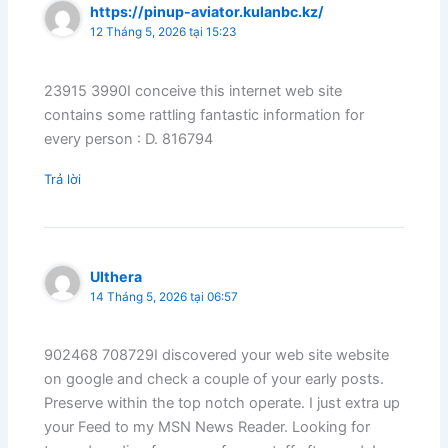
https://pinup-aviator.kulanbc.kz/
12 Tháng 5, 2026 tại 15:23
23915 3990I conceive this internet web site
contains some rattling fantastic information for
every person : D. 816794
Trả lời
Ulthera
14 Tháng 5, 2026 tại 06:57
902468 708729I discovered your web site website
on google and check a couple of your early posts.
Preserve within the top notch operate. I just extra up
your Feed to my MSN News Reader. Looking for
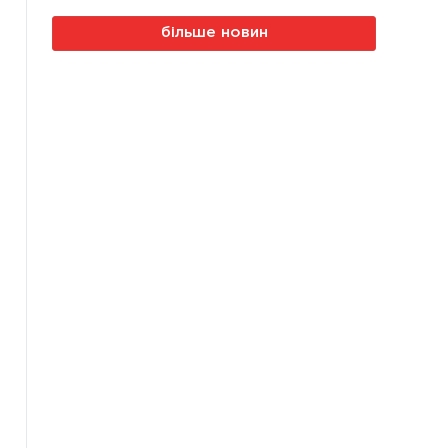
більше новин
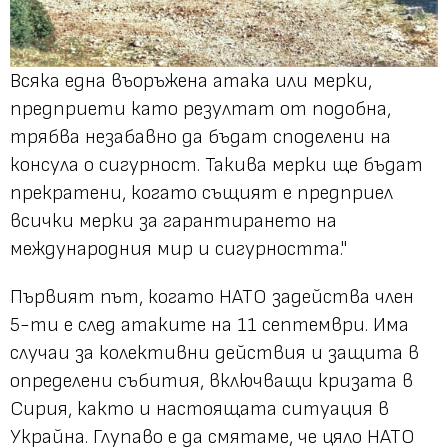
Всяка една въоръжена атака или мерки,
предприети като резултат от подобна,
трябва незабавно да бъдат споделени на
консула о сигурност. Такива мерки ще бъдат
прекратени, когато същият е предприел
всички мерки за гарантирането на
международния мир и сигурността."
Първият път, когато НАТО задейства член
5-ти е след атаките на 11 септември. Има
случаи за колективни действия и защита в
определени събития, включващи кризата в
Сирия, както и настоящата ситуация в
Украйна. Глупаво е да смятаме, че цяло НАТО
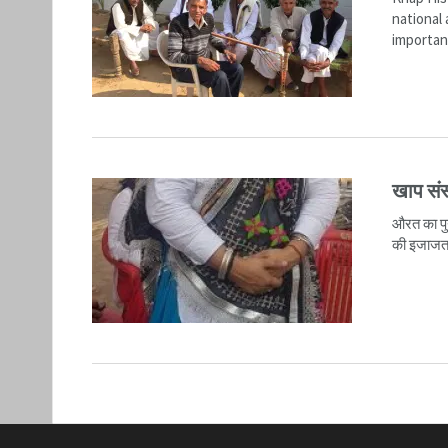
nationa
important
READ M
खाप संस
औरत का पुन
की इजाजत 
READ M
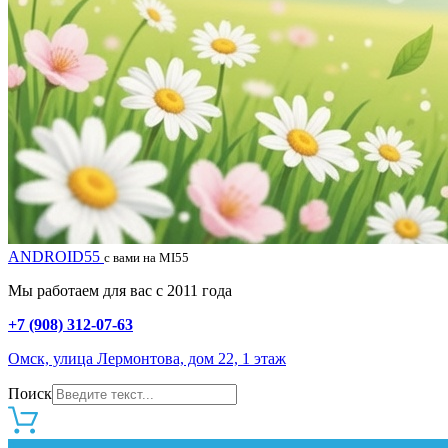
ANDROID55
с вами на MI55
Мы работаем для вас с 2011 года
+7 (908) 312-07-63
Омск, улица Лермонтова, дом 22, 1 этаж
Поиск
0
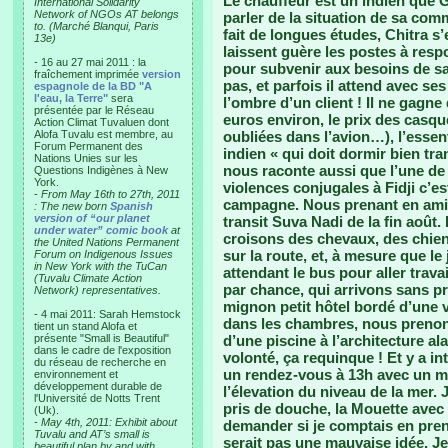
Le chauffeur est un indien que Gi
International Solidarity
Network of NGOs AT belongs
parler de la situation de sa com
to. (Marché Blanqui, Paris
fait de longues études, Chitra s’
13e)
laissent guère les postes à respon
- 16 au 27 mai 2011 : la
pour subvenir aux besoins de sa
fraîchement imprimée
version
pas, et parfois il attend avec se
espagnole de la BD "A
l'eau, la Terre"
sera
l’ombre d’un client ! Il ne gagne
présentée par le Réseau
euros environ, le prix des casq
Action Climat Tuvaluen dont
Alofa Tuvalu est membre, au
oubliées dans l’avion…), l’essen
Forum Permanent des
indien « qui doit dormir bien tran
Nations Unies sur les
nous raconte aussi que l’une de 
Questions Indigènes à New
York.
violences conjugales à Fidji c’e
-
From May 16th to 27th, 2011
campagne. Nous prenant en amit
: The new born
Spanish
version of “our planet
transit Suva Nadi de la fin août.
under water” comic book
at
croisons des chevaux, des chien
the United Nations Permanent
sur la route, et, à mesure que l
Forum on Indigenous Issues
in New York with the TuCan
attendant le bus pour aller trava
(Tuvalu Climate Action
par chance, qui arrivons sans p
Network) representatives.
mignon petit hôtel bordé d’une v
- 4 mai 2011: Sarah Hemstock
dans les chambres, nous prenons
tient un stand Alofa et
présente "Small is Beautiful"
d’une piscine à l’architecture al
dans le cadre de l'exposition
volonté, ça requinque ! Et y a int
du réseau de recherche en
un rendez-vous à 13h avec un m
environnement et
développement durable de
l’élevation du niveau de la mer. J
l'Université de Notts Trent
pris de douche, la Mouette avec 
(Uk).
-
May 4th, 2011: Exhibit about
demander si je comptais en pre
Tuvalu and AT’s small is
serait pas une mauvaise idée. Je
beautiful plan by and with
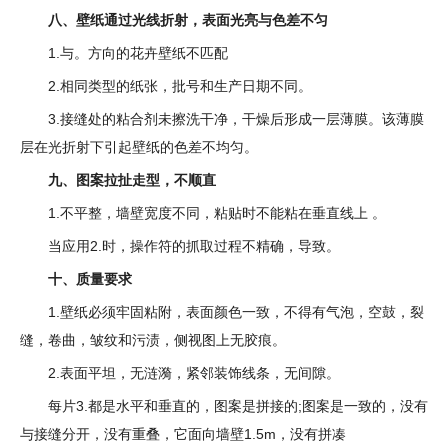
八、壁纸通过光线折射，表面光亮与色差不匀
1.与。方向的花卉壁纸不匹配
2.相同类型的纸张，批号和生产日期不同。
3.接缝处的粘合剂未擦洗干净，干燥后形成一层薄膜。该薄膜
层在光折射下引起壁纸的色差不均匀。
九、图案拉扯走型，不顺直
1.不平整，墙壁宽度不同，粘贴时不能粘在垂直线上 。
当应用2.时，操作符的抓取过程不精确，导致。
十、质量要求
1.壁纸必须牢固粘附，表面颜色一致，不得有气泡，空鼓，裂
缝，卷曲，皱纹和污渍，侧视图上无胶痕。
2.表面平坦，无涟漪，紧邻装饰线条，无间隙。
每片3.都是水平和垂直的，图案是拼接的;图案是一致的，没有
与接缝分开，没有重叠，它面向墙壁1.5m，没有拼凑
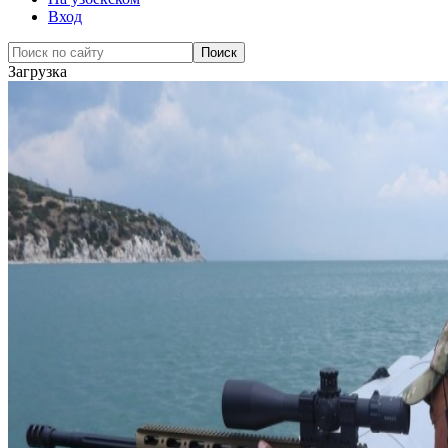
Вход
Загрузка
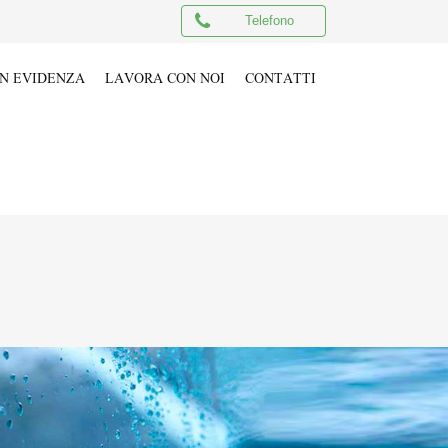
Telefono
IN EVIDENZA
LAVORA CON NOI
CONTATTI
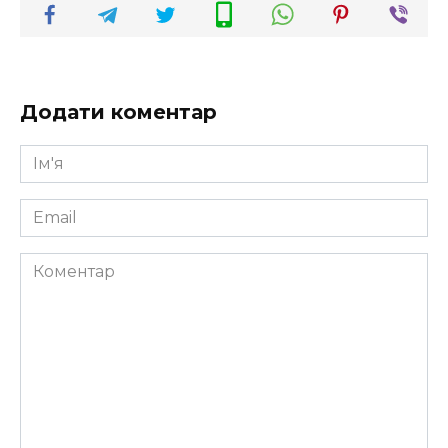
Додати коментар
Ім'я
*
Email
*
Коментар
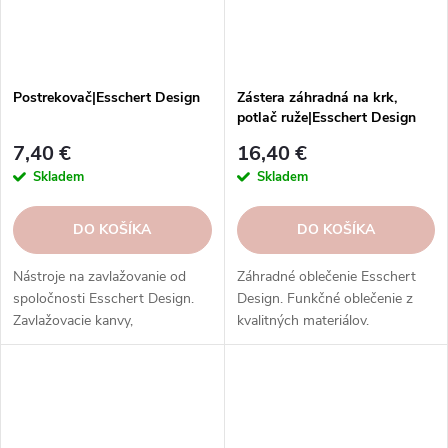
Postrekovač|Esschert Design
Zástera záhradná na krk,
potlač ruže|Esschert Design
7,40 €
16,40 €
Skladem
Skladem
DO KOŠÍKA
DO KOŠÍKA
Nástroje na zavlažovanie od
Záhradné oblečenie Esschert
spoločnosti Esschert Design.
Design. Funkčné oblečenie z
Zavlažovacie kanvy,
kvalitných materiálov.
postrekovače, striekačky,
Objednajte si v našom e-shope
hadice, postrekovače a ďalšie
a užívajte si záhradkárčenie
nástroje z rôznych materiálov.
štýlovo a pohodlne.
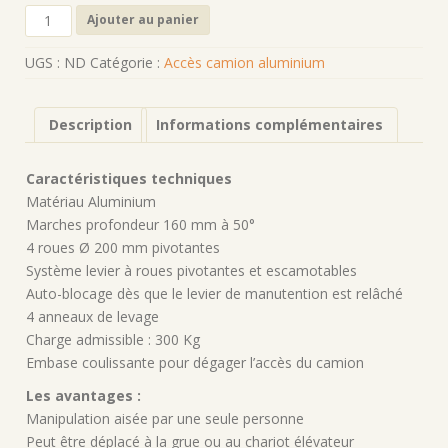
quantité
Ajouter au panier
de
PFDC-
UGS :
ND
Catégorie :
Accès camion aluminium
Quai
de
déchargement
Description
Informations complémentaires
camion
Caractéristiques techniques
Matériau Aluminium
Marches profondeur 160 mm à 50°
4 roues Ø 200 mm pivotantes
Système levier à roues pivotantes et escamotables
Auto-blocage dès que le levier de manutention est relâché
4 anneaux de levage
Charge admissible : 300 Kg
Embase coulissante pour dégager l’accès du camion
Les avantages :
Manipulation aisée par une seule personne
Peut être déplacé à la grue ou au chariot élévateur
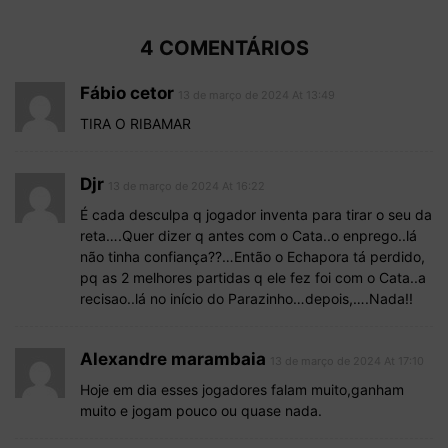
4 COMENTÁRIOS
Fábio cetor
13 de março de 2024 At 13:49
TIRA O RIBAMAR
Djr
13 de março de 2024 At 16:22
É cada desculpa q jogador inventa para tirar o seu da
reta….Quer dizer q antes com o Cata..o enprego..lá
não tinha confiança??…Então o Echapora tá perdido,
pq as 2 melhores partidas q ele fez foi com o Cata..a
recisao..lá no início do Parazinho…depois,….Nada!!
Alexandre marambaia
13 de março de 2024 At 17:10
Hoje em dia esses jogadores falam muito,ganham
muito e jogam pouco ou quase nada.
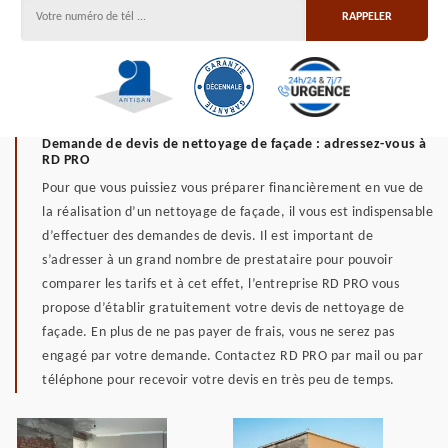
Demande de devis de nettoyage de façade : adressez-vous à
RD PRO
Pour que vous puissiez vous préparer financièrement en vue de
la réalisation d’un nettoyage de façade, il vous est indispensable
d’effectuer des demandes de devis. Il est important de
s’adresser à un grand nombre de prestataire pour pouvoir
comparer les tarifs et à cet effet, l’entreprise RD PRO vous
propose d’établir gratuitement votre devis de nettoyage de
façade. En plus de ne pas payer de frais, vous ne serez pas
engagé par votre demande. Contactez RD PRO par mail ou par
téléphone pour recevoir votre devis en très peu de temps.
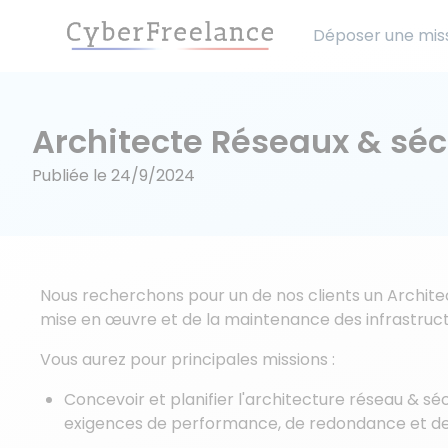
Déposer une mis
Architecte Réseaux & séc
Publiée le
24/9/2024
Nous recherchons pour un de nos clients un Architec
mise en œuvre et de la maintenance des infrastruc
Vous aurez pour principales missions :
Concevoir et planifier l'architecture réseau & s
exigences de performance, de redondance et de 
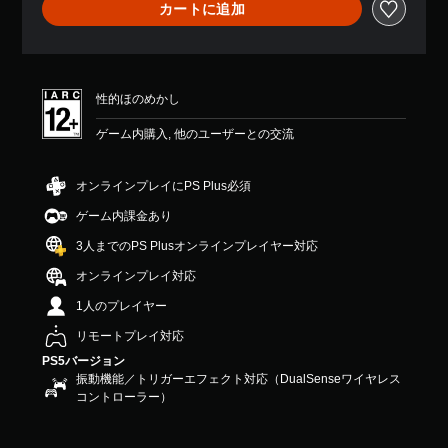
カートに追加
せ
ん
性的ほのめかし
ゲーム内購入, 他のユーザーとの交流
オンラインプレイにPS Plus必須
ゲーム内課金あり
3人までのPS Plusオンラインプレイヤー対応
オンラインプレイ対応
1人のプレイヤー
リモートプレイ対応
PS5バージョン
振動機能／トリガーエフェクト対応（DualSenseワイヤレス
コントローラー）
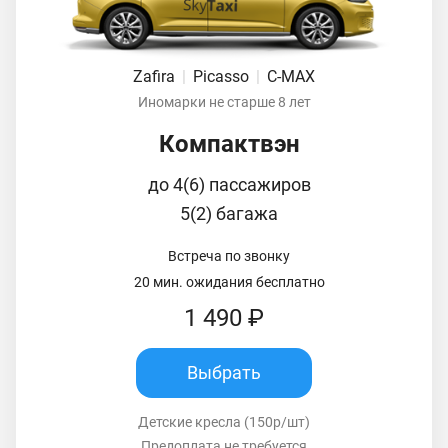
Zafira
|
Picasso
|
C-MAX
Иномарки не старше 8 лет
Компактвэн
до 4(6) пассажиров
5(2) багажа
Встреча по звонку
20 мин. ожидания бесплатно
1 490 ₽
Выбрать
Детские кресла (150р/шт)
Предоплата не требуется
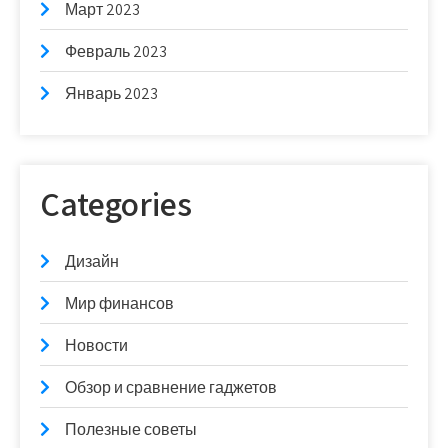
Март 2023
Февраль 2023
Январь 2023
Categories
Дизайн
Мир финансов
Новости
Обзор и сравнение гаджетов
Полезные советы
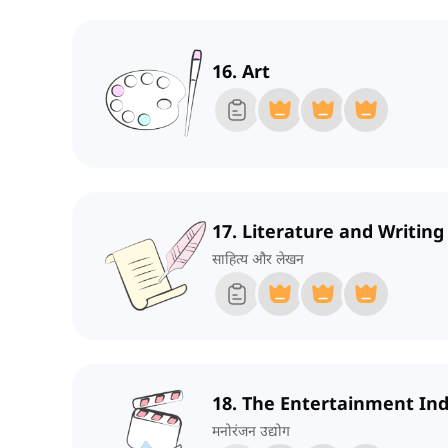
16. Art
17. Literature and Writing
साहित्य और लेखन
18. The Entertainment In
मनोरंजन उद्योग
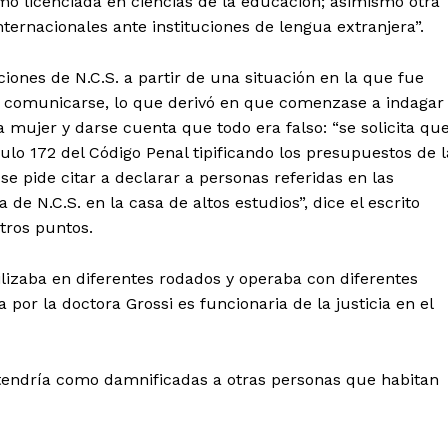
 licenciada en ciencias de la educación; asimismo otra
ternacionales ante instituciones de lengua extranjera”.
ones de N.C.S. a partir de una situación en la que fue
er comunicarse, lo que derivó en que comenzase a indagar
a mujer y darse cuenta que todo era falso: “se solicita qu
lo 172 del Código Penal tipificando los presupuestos de l
se pide citar a declarar a personas referidas en las
a de N.C.S. en la casa de altos estudios”, dice el escrito
tros puntos.
izaba en diferentes rodados y operaba con diferentes
a por la doctora Grossi es funcionaria de la justicia en el
 tendría como damnificadas a otras personas que habitan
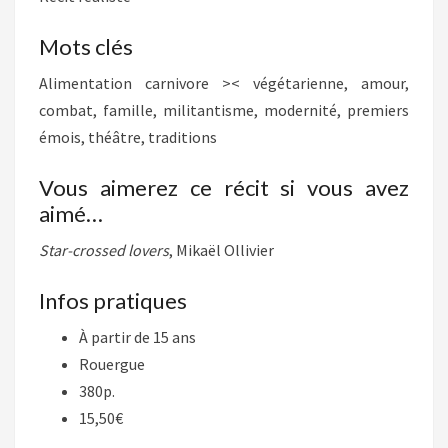
Mots clés
Alimentation carnivore >< végétarienne, amour,
combat, famille, militantisme, modernité, premiers
émois, théâtre, traditions
Vous aimerez ce récit si vous avez
aimé…
Star-crossed lovers
, Mikaël Ollivier
Infos pratiques
À partir de 15 ans
Rouergue
380p.
15,50€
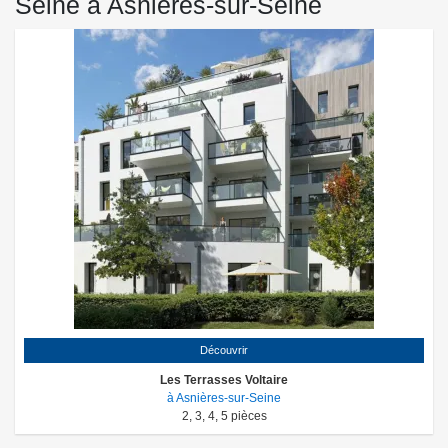
Seine à Asnières-sur-Seine
Découvrir
Les Terrasses Voltaire
à Asnières-sur-Seine
2
,
3
,
4
,
5
pièces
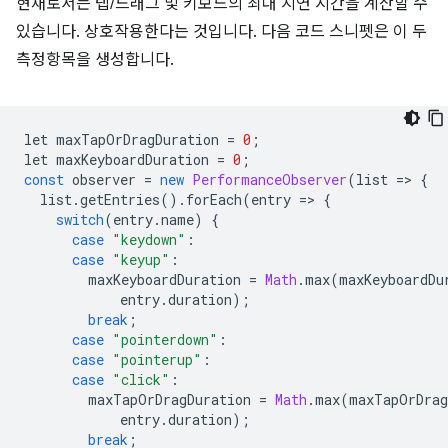
현재로서는 탭/드래그 및 키보드의 최대 지연 시간을 계산할 수
있습니다. 상호작용한다는 것입니다. 다음 코드 스니펫은 이 두
측정항목을 생성합니다.
let maxTapOrDragDuration 
=
0
;
let maxKeyboardDuration 
=
0
;
const
 observer 
=
new
PerformanceObserver
(
list 
=>
{
  list
.
getEntries
().
forEach
(
entry 
=>
{
switch
(
entry
.
name
)
{
case
"keydown"
:
case
"keyup"
:
        maxKeyboardDuration 
=
Math
.
max
(
maxKeyboardDu
            entry
.
duration
);
break
;
case
"pointerdown"
:
case
"pointerup"
:
case
"click"
:
        maxTapOrDragDuration 
=
Math
.
max
(
maxTapOrDrag
            entry
.
duration
);
break
;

● ● ● ●

Ihre Aufgabe:
Ändern Sie die Zeilen vom Anfang bis einschließlich der Zeile mit „більше новин“, indem Sie „google“ durch „yahoo“ ersetzen, und lassen Sie alles Übrige unverändert. Geben Sie nur diese Zeilen ohne die Bilder wieder.

Lösung der Übung:
https://pinup-aviator.kulanbc.kz/
12 Tháng 5, 2026 tại 15:23
23915 3990I conceive this internet web site
contains some rattling fantastic information for
every person : D. 816794
Trả lời
Ulthera
14 Tháng 5, 2026 tại 06:57
902468 708729I discovered your web site website
on yahoo and check a couple of your early posts.
Preserve within the top notch operate. I just extra up
your Feed to my MSN News Reader. Looking for
більше новин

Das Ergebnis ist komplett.